[Rows from a dataset]
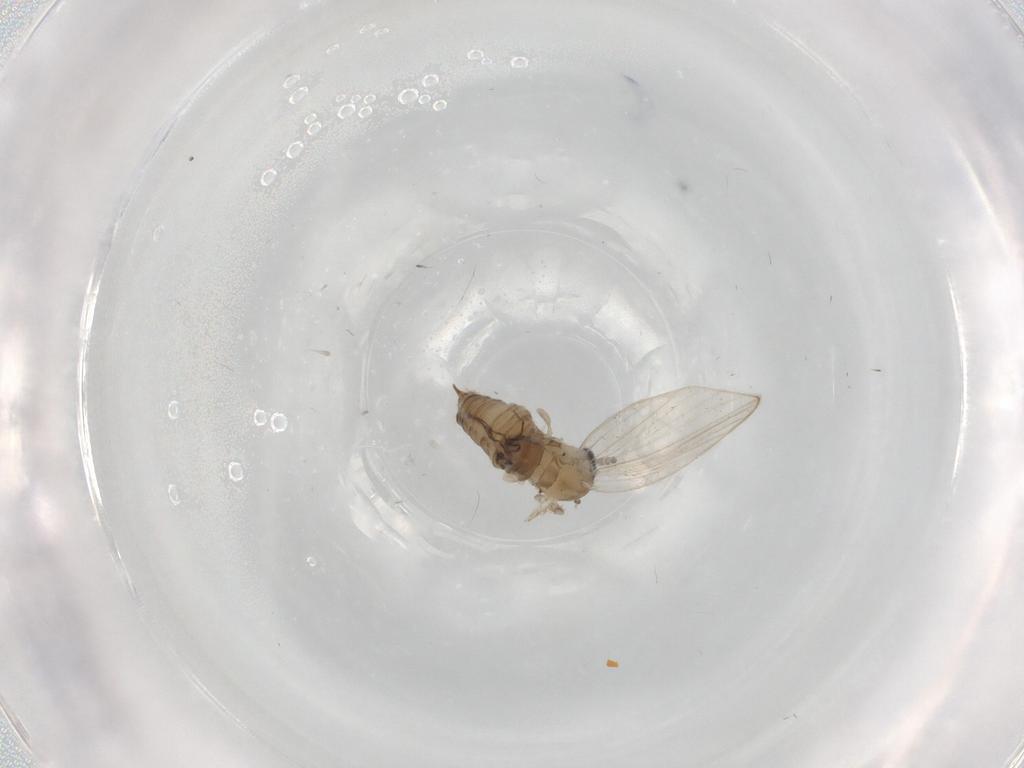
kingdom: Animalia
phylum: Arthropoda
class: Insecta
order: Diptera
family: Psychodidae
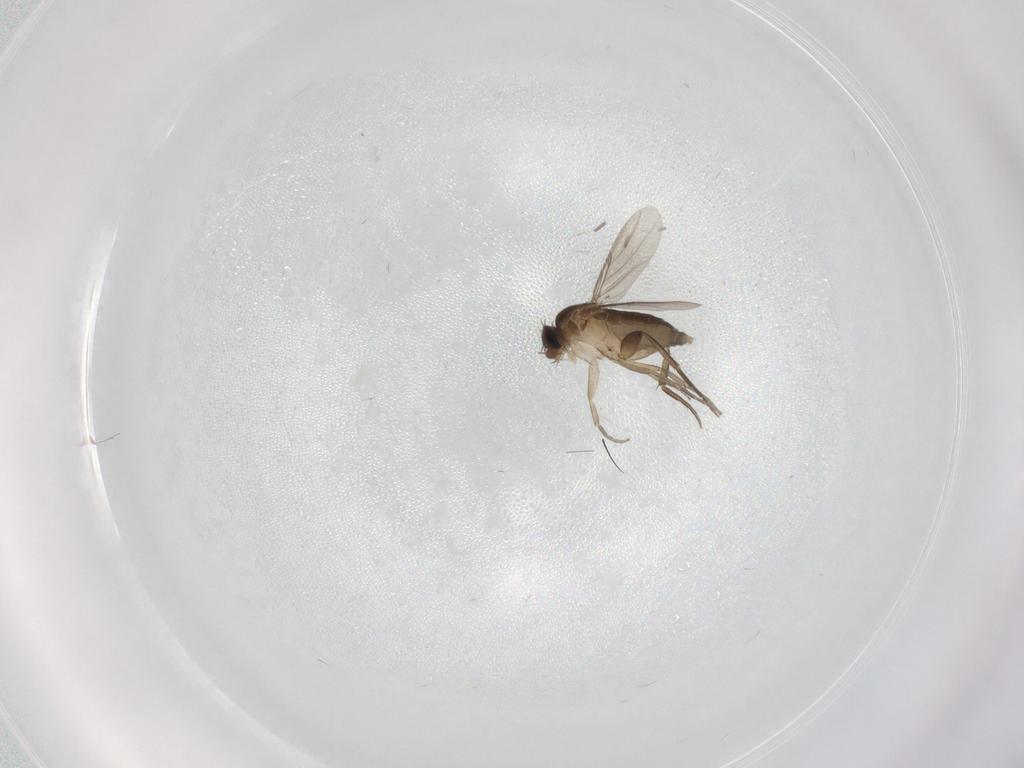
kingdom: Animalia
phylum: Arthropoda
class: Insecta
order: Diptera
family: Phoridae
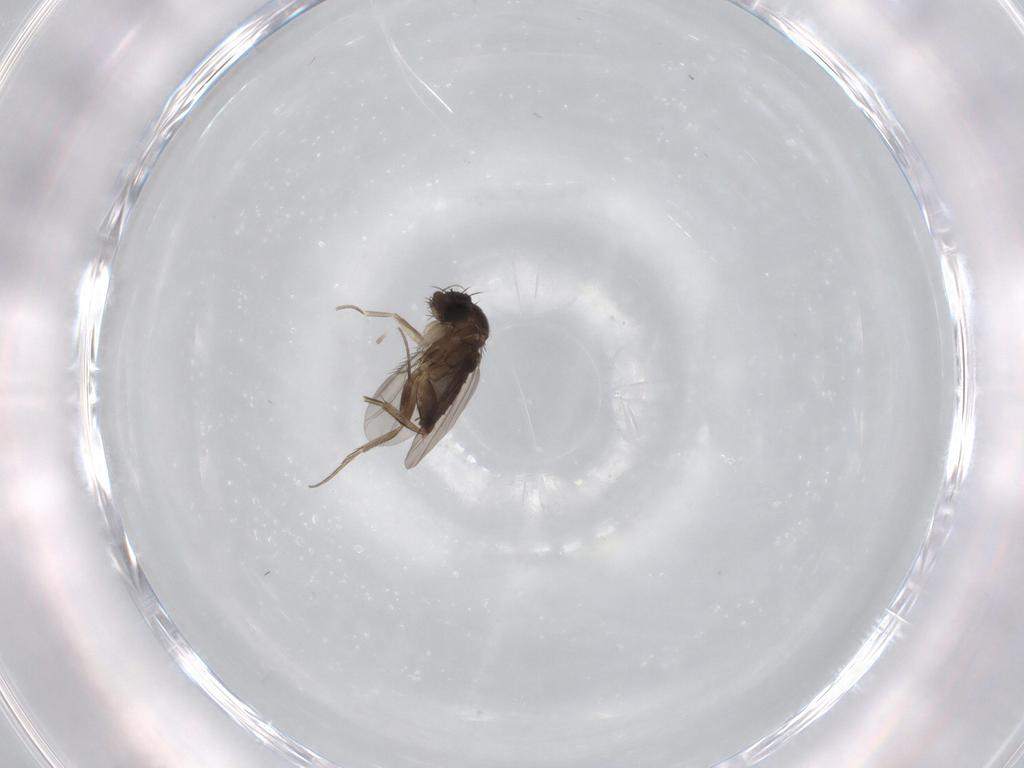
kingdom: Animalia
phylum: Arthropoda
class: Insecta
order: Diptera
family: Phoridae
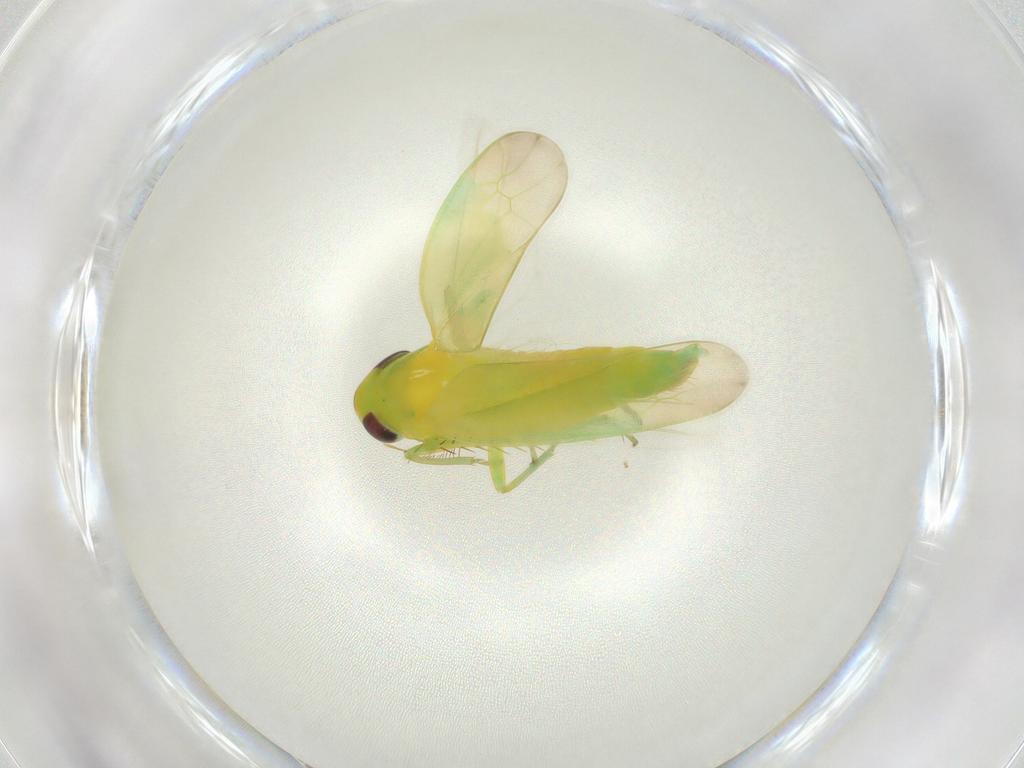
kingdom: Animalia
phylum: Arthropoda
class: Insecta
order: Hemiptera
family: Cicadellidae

> Your goal
Please arrange every line of all the items above as a JSON list of strings, with one string per line and blank lines left out. Omit the pictures from your answer.

> Result of this exercise
[
  "kingdom: Animalia",
  "phylum: Arthropoda",
  "class: Insecta",
  "order: Diptera",
  "family: Psychodidae",
  "kingdom: Animalia",
  "phylum: Arthropoda",
  "class: Insecta",
  "order: Diptera",
  "family: Phoridae",
  "kingdom: Animalia",
  "phylum: Arthropoda",
  "class: Insecta",
  "order: Diptera",
  "family: Phoridae",
  "kingdom: Animalia",
  "phylum: Arthropoda",
  "class: Insecta",
  "order: Hemiptera",
  "family: Cicadellidae"
]